I mentioned in my post for the Acid Reflux site that today is National Tummy Ache Day. The day after Halloween can be hard on the stomach, even for people without other issues compounding the problem. For children with IBD these flare ups can often lead to them not getting enough of the right nutrients. We will talk about a few ways to add calories when your child can't tolerate many foods.
Before we start lets get rid of the candy ok? Halloween Candy Buyback programs are a wonderful way to deal with a house full of unhealthy candy. These programs, most often found at dentist offices, will exchange the candy for gift certificates, money or other non-food treats. The candy then gets sent in care packages for our troops. Win/win.
Now that the candy is gone we need to work on getting some good, healthy nutrients into your child. You know by now which foods tend to be "safe" foods during a IBD flare up. The problem many parents tell me is that they are afraid the "safe" foods, which are often bland starches, won't provide enough nutrition for a growing child. This is a very legitimate concern for children dealing with IBD.
Some of the ways to add calories without triggering more stomach pain can be to pump up the calories in the food they will eat. If you can add "healthy fats" like olive oil, vegetable oil, fatty fish, seeds or nut butters. They can be mixed into foods or you can make them part of the diet. Fish tends to be very easy to digest so if you think your child can handle it during a flare it would be a very good choice.

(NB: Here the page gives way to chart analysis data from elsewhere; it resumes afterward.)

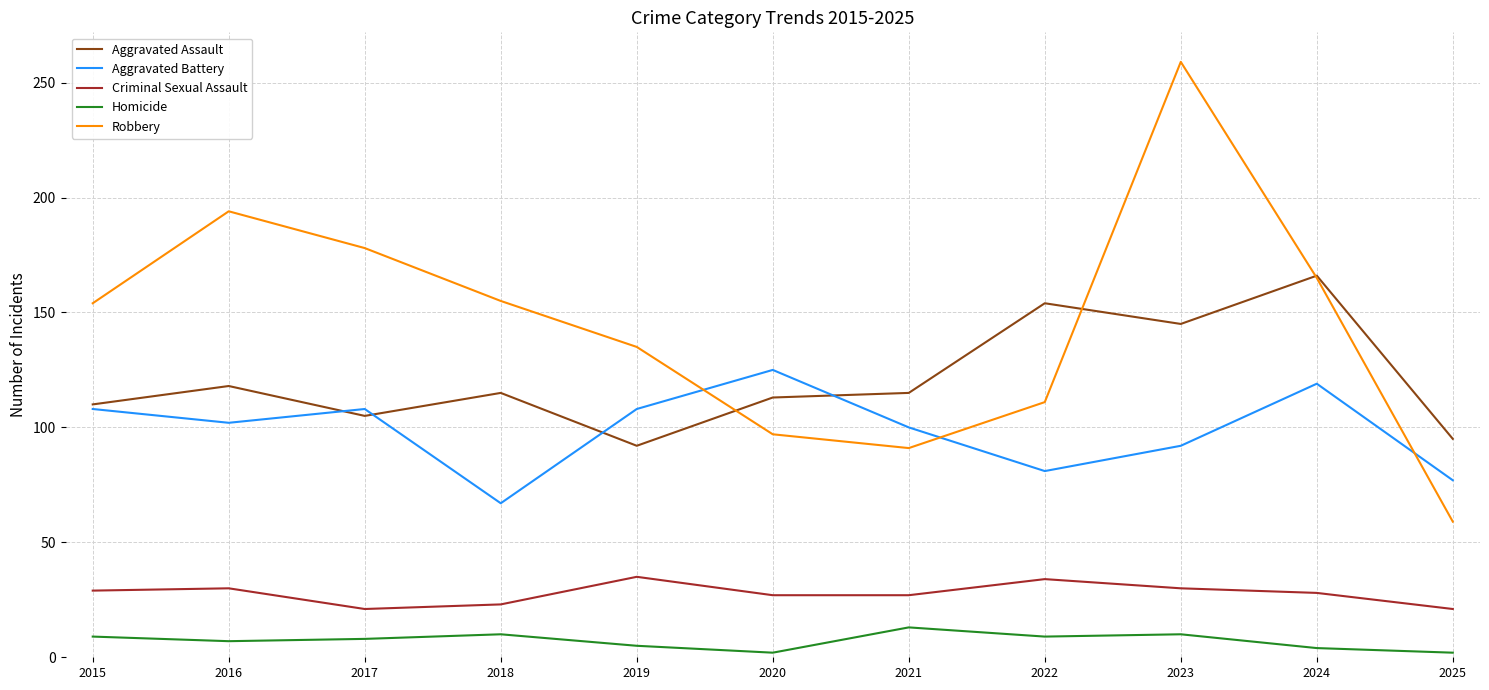

What is the sum of the Robbery values at 2016 and 2020?

291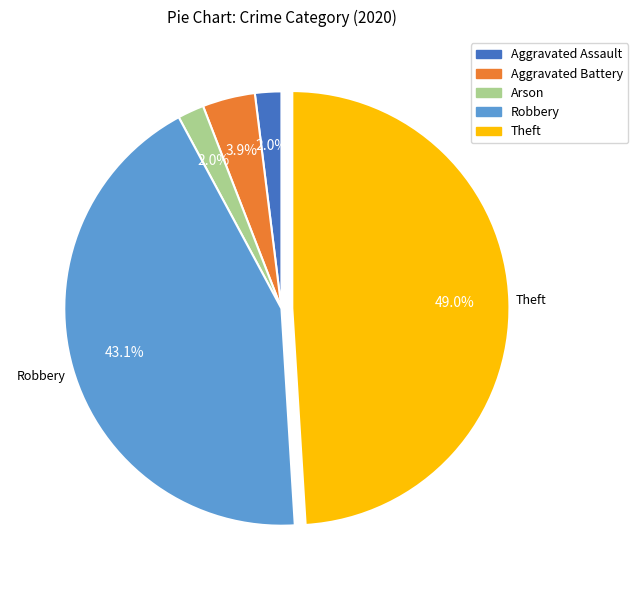

Which category has the biggest portion of the pie?

Theft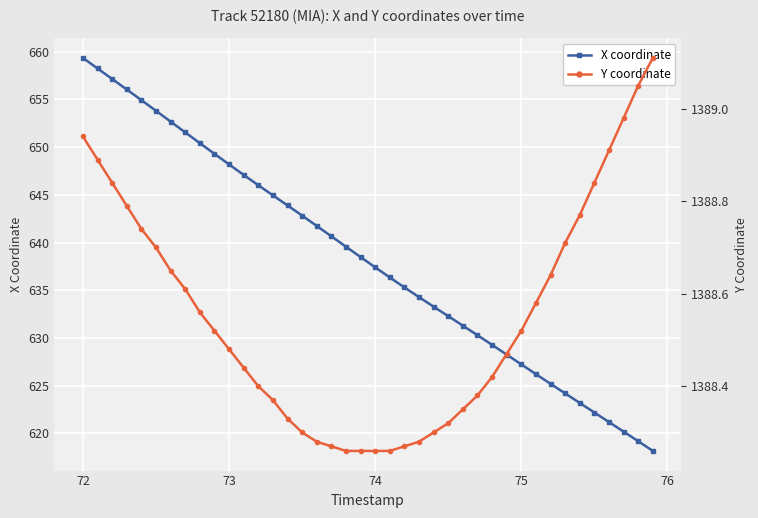

True or false: X coordinate and Y coordinate intersect in this chart.

False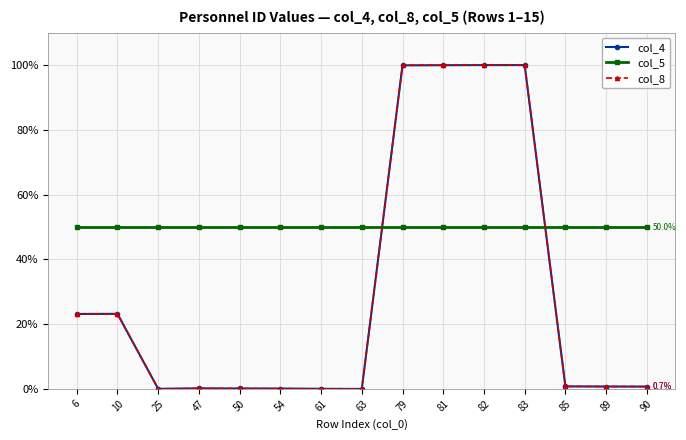

Reading right to left, extract all data points from this chart.

col_4: 90=0.7	89=0.8	85=0.8	83=100.0	82=100.0	81=100.0	79=99.9	63=0.0	61=0.0	54=0.1	50=0.1	47=0.2	25=0.0	10=23.2	6=23.2
col_5: 90=50.0	89=50.0	85=50.0	83=50.0	82=50.0	81=50.0	79=50.0	63=50.0	61=50.0	54=50.0	50=50.0	47=50.0	25=50.0	10=50.0	6=50.0
col_8: 90=0.7	89=0.8	85=0.8	83=100.0	82=100.0	81=100.0	79=99.9	63=0.0	61=0.0	54=0.1	50=0.1	47=0.2	25=0.0	10=23.2	6=23.2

If your child has gotten to the point where they will not eat, or won't ingest enough calories there are supplements available that can help for a temporary amount of time. E028 Splash drinks are "juice boxes" that offer a good calorie count for minimal ingestion. Each small juice box is 237 calories, 6g of protein and 8g of fat. These products are designed to be easy to digest and are often used in children with shortened GI tracts which can happen in IBD surgery.
We have also used a product called DuoCal for one of our girls. It is a powder that you add to almost anything as long as it is moist. So, it can be added to milk, yogurt, applesauce, pudding or whatever else you think your child will eat. We used to add this to our daughter's milk every morning. We added two scoops or 50 calories. It doesn't sound like much but those calories do add up. In fact, we only ended up purchasing three cans before we decided she no longer needed it.
I hope that some of these tips will help you! Please discuss these with your physician before trying them out to make sure they are right for your child's needs. Some insurers will reimburse you for the cost of these nutritional products. Check with your carrier to find out the rules for your individual policy.